None of us would ever dare to speak to Joy that way. But it doesn’t seem to make her mad. She just shrugs and asks, “What?”
“Obviously Padma’s done something wrong,” Rukshana says. “You just sent Janaki Ma’am to her house before Padma can even make a plan. Before she can even prepare for whatever is going to happen.”
“You think Janaki Ma’am would’ve stayed here if I hadn’t answered her?” Joy snorts. “Ma’am was going to Padma’s house no matter what any of us said or didn’t say.”
She’s not wrong. But still.
“No, but if Padma had a second to think, she could’ve—” Rukshana says.
“Could’ve what?” Joy asks.
“Could’ve—I don’t know. Something. Now what is she going to do? How’s she going to handle whatever trouble’s coming?”
“What trouble?” Banu asks. When we stare at her knife sharp, she shrugs and adds, “I’m just saying. Out of all of us, she’s the best behaved.”
“Banu’s right,” Joy says. “Padma’s not in trouble.”
“How do you know?” Rukshana asks.
“Because Janaki Ma’am came to my house last week,” Joy says. “She came to see my mother about letting me go to college. She said she was visiting lots of families.”
“You mean lots of families with girls,” Banu says. “Girls whose parents might not let them study up to twelfth standard.”
“Padma’s parents might pull her out?” Rukshana asks. Partly to change the subject. Partly because she doesn’t know. “I always thought her father was good.”
“Maybe they don’t have the money,” Banu says.
“Or maybe they do and want to save it for her brothers,” Joy grumbles.

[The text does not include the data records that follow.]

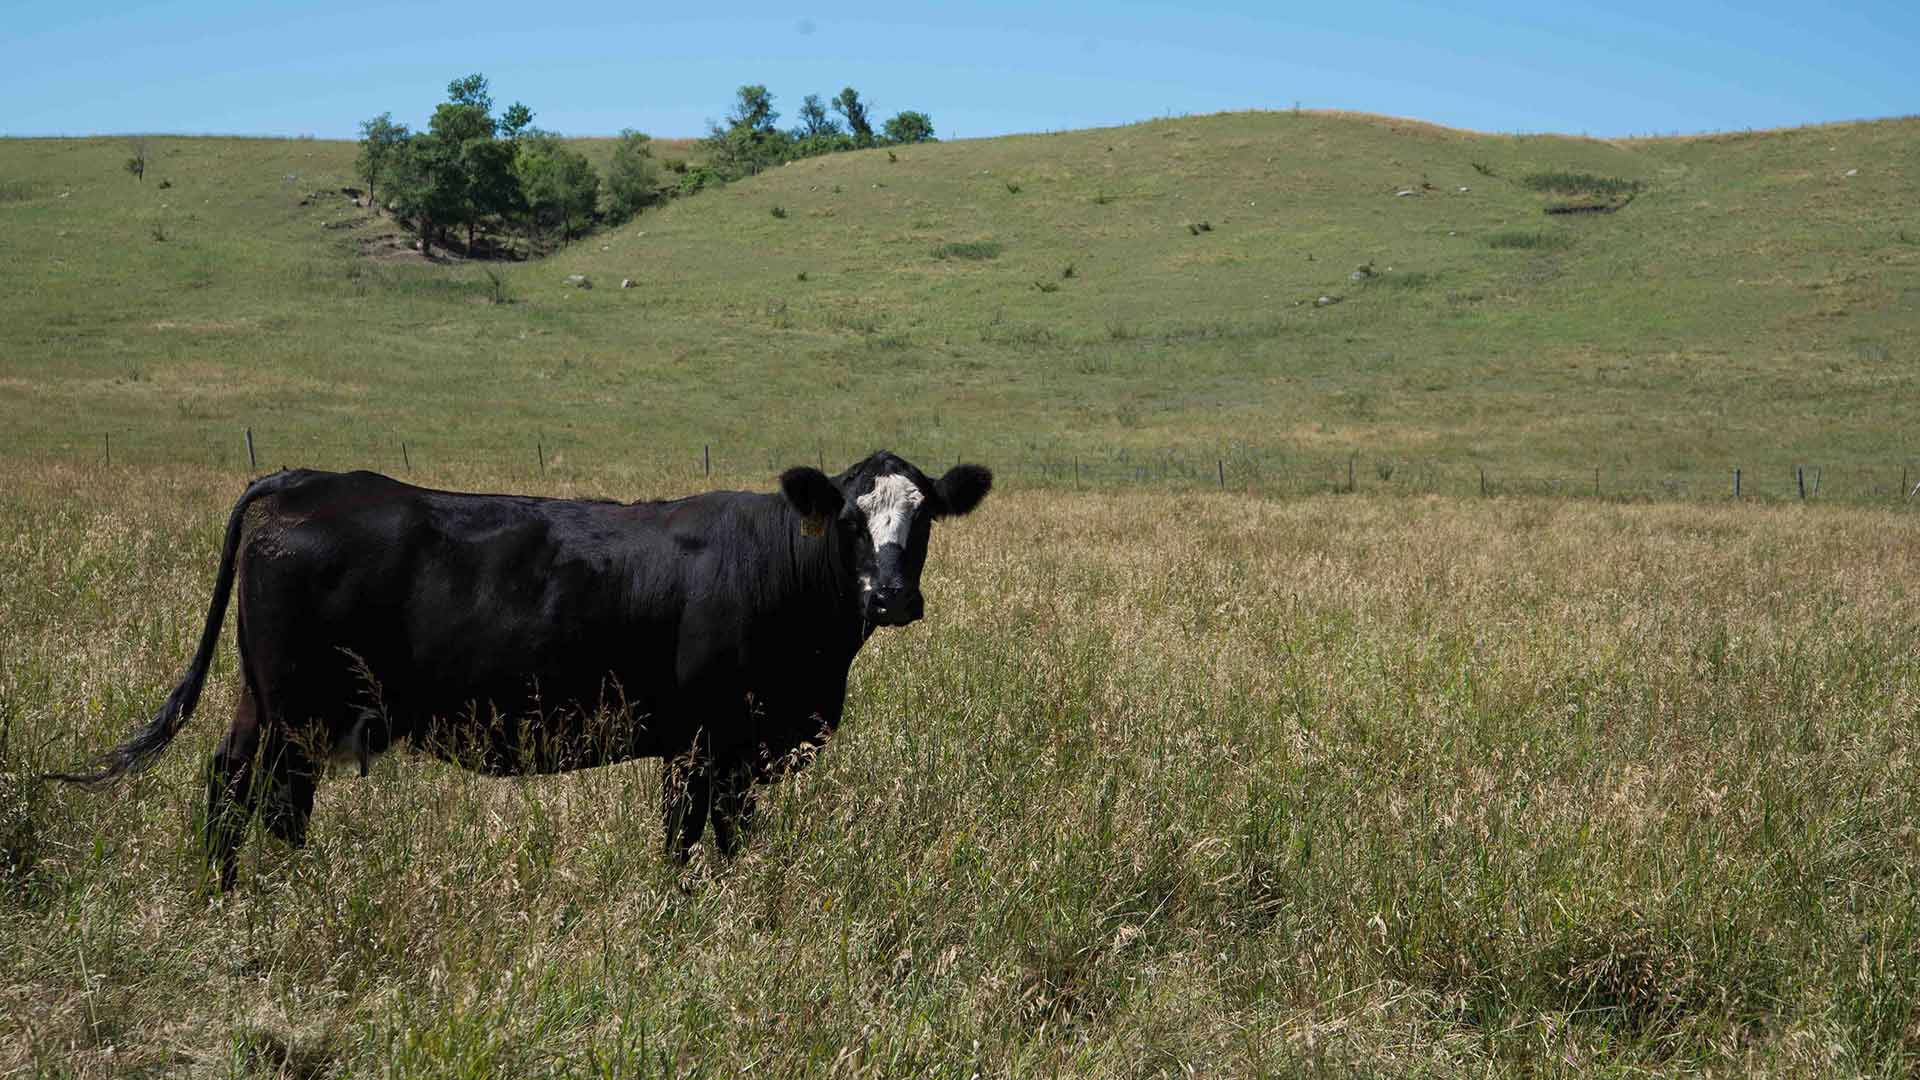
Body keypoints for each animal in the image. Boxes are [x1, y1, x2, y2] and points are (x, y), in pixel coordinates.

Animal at [54, 451, 992, 888]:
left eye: (924, 519)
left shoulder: (743, 752)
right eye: (850, 520)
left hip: (270, 697)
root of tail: (304, 479)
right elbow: (687, 841)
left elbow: (731, 839)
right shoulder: (705, 741)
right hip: (298, 705)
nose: (892, 597)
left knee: (240, 785)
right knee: (261, 793)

“They wouldn’t do that,” Rukshana says firmly. “Didn’t I tell you? Her father’s good.”
“But he’s a father,” Joy says. We know what she means.
We wrap ourselves in silence, but Bangalore keeps chattering and jangling and grinding: auto-rickshaws honk, cows moan, street vendors holler.

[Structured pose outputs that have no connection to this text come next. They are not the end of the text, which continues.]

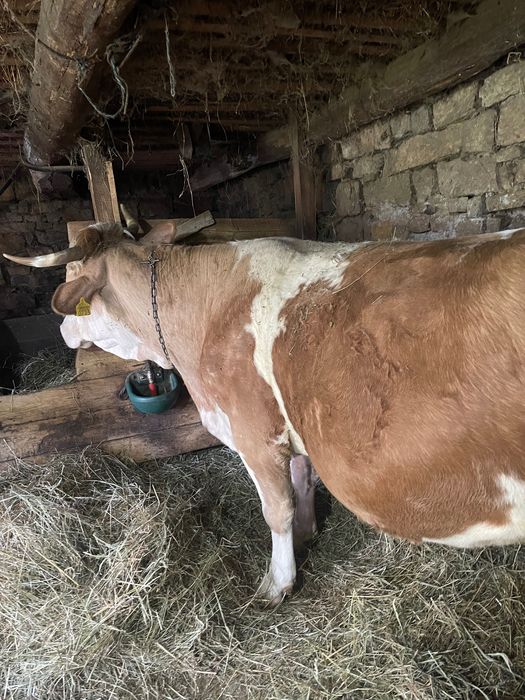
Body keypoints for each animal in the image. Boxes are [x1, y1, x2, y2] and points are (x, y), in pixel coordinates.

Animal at [5, 222, 525, 604]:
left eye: (70, 279)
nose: (63, 329)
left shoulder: (254, 432)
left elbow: (275, 509)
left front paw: (277, 583)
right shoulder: (291, 427)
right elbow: (302, 479)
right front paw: (307, 534)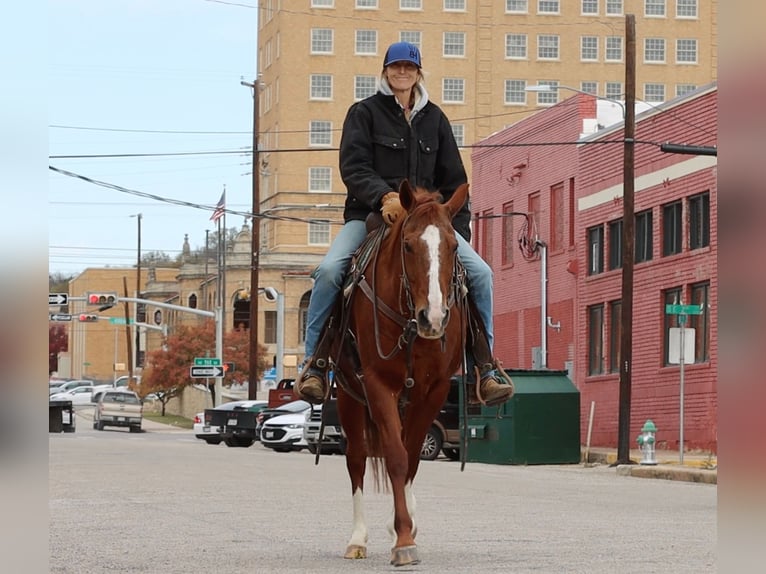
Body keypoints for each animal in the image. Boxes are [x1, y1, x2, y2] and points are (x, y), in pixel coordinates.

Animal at [328, 181, 468, 568]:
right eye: (408, 245)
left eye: (454, 246)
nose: (433, 317)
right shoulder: (377, 385)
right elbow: (395, 456)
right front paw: (403, 538)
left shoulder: (433, 391)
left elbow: (413, 457)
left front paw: (404, 529)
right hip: (348, 396)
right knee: (357, 458)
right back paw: (358, 539)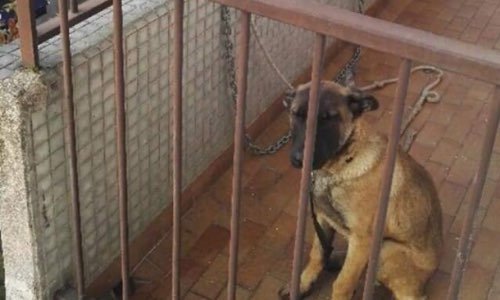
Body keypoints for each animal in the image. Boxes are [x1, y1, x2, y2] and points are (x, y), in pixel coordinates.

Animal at [280, 81, 444, 298]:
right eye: (296, 114)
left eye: (329, 119)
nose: (298, 159)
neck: (339, 167)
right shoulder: (322, 218)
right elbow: (316, 254)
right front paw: (302, 284)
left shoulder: (362, 239)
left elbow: (343, 283)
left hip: (386, 249)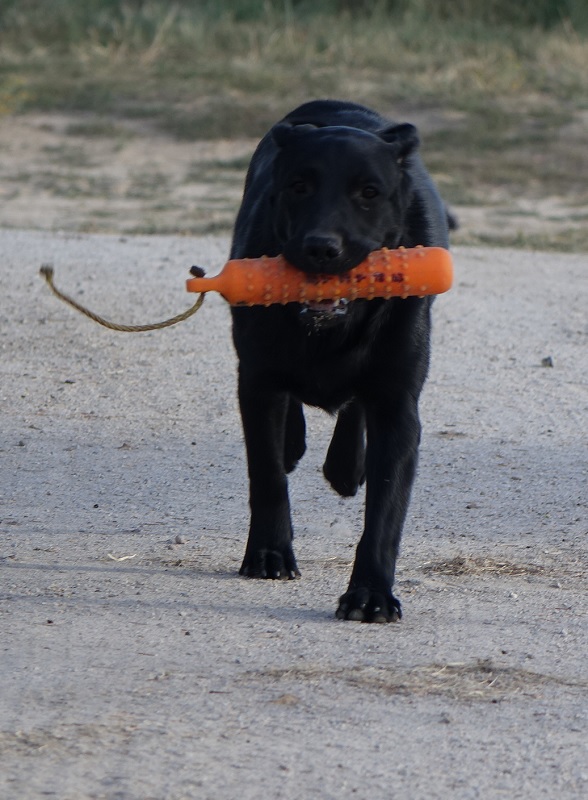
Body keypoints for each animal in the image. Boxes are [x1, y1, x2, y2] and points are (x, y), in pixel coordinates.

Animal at [229, 100, 450, 620]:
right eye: (299, 186)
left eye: (369, 192)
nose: (320, 248)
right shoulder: (256, 382)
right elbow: (267, 473)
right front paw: (269, 553)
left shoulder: (397, 406)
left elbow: (385, 513)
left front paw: (370, 594)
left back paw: (346, 469)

“Tamatar! Thakali! Tomato!”
“Good price. Best price.”
We’re nearly home before Banu says, “I hope she visits my house.”
“Me too,” Rukshana says.
Janaki Ma’am leaves her store-bought sandals outside of Padma’s door, ducks her head to fit through the entryway. Padma comes in behind her, tries to see her home through Janaki Ma’a
m’s eyes. Broken fairy lights glowing with stolen power, pots dented and sticky with cooking oil, pressure cooker steaming like a cast-iron dragon. A Tamil Nadu government fan gifted from a cousin in Hosur half-heartedly turns the dense air. A chubby politician’s face smiles out from the humming plastic center where the blades meet.
Padma’s mother is almost like another piece of furniture, her skin glowing blue in the flame from the kerosene stove, fingers picking stones from the dal for tonight’s meal.

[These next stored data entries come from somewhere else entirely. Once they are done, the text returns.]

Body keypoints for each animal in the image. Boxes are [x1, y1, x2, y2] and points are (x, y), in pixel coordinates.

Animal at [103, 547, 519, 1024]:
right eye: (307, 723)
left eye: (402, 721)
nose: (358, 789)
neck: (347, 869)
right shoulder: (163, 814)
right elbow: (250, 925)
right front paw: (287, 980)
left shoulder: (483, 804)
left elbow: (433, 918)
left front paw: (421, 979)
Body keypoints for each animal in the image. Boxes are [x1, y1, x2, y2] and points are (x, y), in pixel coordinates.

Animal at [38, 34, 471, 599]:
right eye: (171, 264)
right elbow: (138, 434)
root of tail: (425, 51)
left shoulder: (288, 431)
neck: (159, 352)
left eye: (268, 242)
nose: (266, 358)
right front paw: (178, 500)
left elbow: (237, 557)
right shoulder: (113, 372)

Padma’s father is getting ready for work. Smells like shoe polish and soap. Makes respectful small talk as he settles our headmistress cross-legged on the floor, asks Padma to boil milk for the guest.
“Padma is talented,” Janaki Ma’am says. Padma hands her the chai, and when Janaki Ma’am takes a sip, the steam fogs up her spectacles. “She has a good character. Strong. Determined. One of the most promising students in her class.”
Padma’s father nods, smiling. “She has a way with numbers, you know. Manages all the money here at home.”
“She’s also quite good in social studies and Kannada,” Janaki Ma’am says. Puts the hot steel tumbler on the floor, removes her glasses. Wipes them with the end of her sari, then points them at Padma’s father. “All languages, really. Picks them up fast. She would make a great journalist. Or perhaps even a lawyer. God knows Heaven could use someone like her in the courts.”
Padma looks down so her parents do not see her smile.
“We are working extra hours to prepare students for their tenth-grade boards,” Janaki Ma’am continues, putting her spectacles back on. “Padma will need time to study. So I hope you’ll excuse her from some of her chores and allow her to stay after school for lessons. Free, of course. I conduct them myself. At that time we can counsel her to find a pre-university course.”
Gita Aunty turns the stove off. Clacks open the pressure cooker, picks it up, crosses the room, ducks out the door. Sings quietly as she puts cooked rice on the roof for the crows with fingers so calloused that they no longer feel any heat.